Sometimes when my Wonderful Wife and I are talking, something I say will remind her of something she’s been wanting to say.  This is frustrating for both of us.  For her, she just wants to interject something and then she’ll let me keep talking.  But for me, this derails my train of though, doesn’t make me feel safe, and sometimes feels like she is saying:  “Oh yeah, but you do {this}!
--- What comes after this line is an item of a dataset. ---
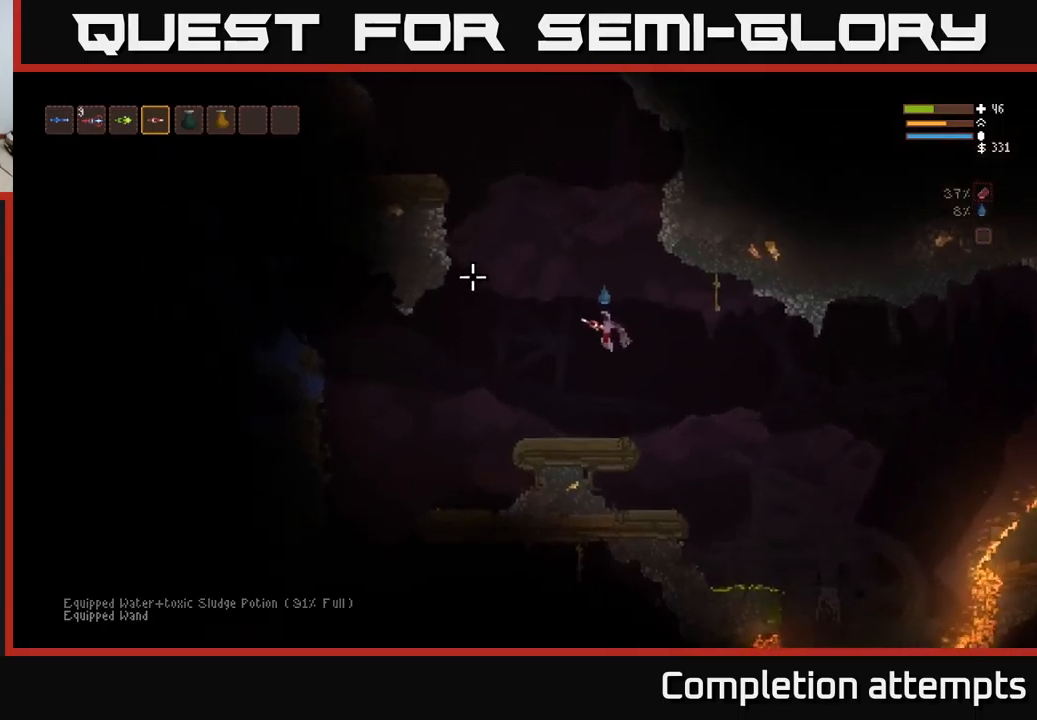
{"buttons": [], "left_stick": "center", "right_stick": "up-left", "events": [[84, "left_stick", "left"], [134, "right_stick", "up-left"], [334, "left_stick", "center"]]}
I heard of one technique that people can use to clarify whose turn it is to talk, and that is to pass an object back and forth – like a small stuffed animal.  Only one person can talk at a time, and only after the other person hands them the object.

Another good tool is to keep a notepad handy.  As the other person talks, you can write down notes, questions, or issues you are reminded of.

  • What are some techniques you’ve found to help this process?

 

  • What are some struggles you’ve found in connecting with others?

 

  • Do you feel like people listen enough?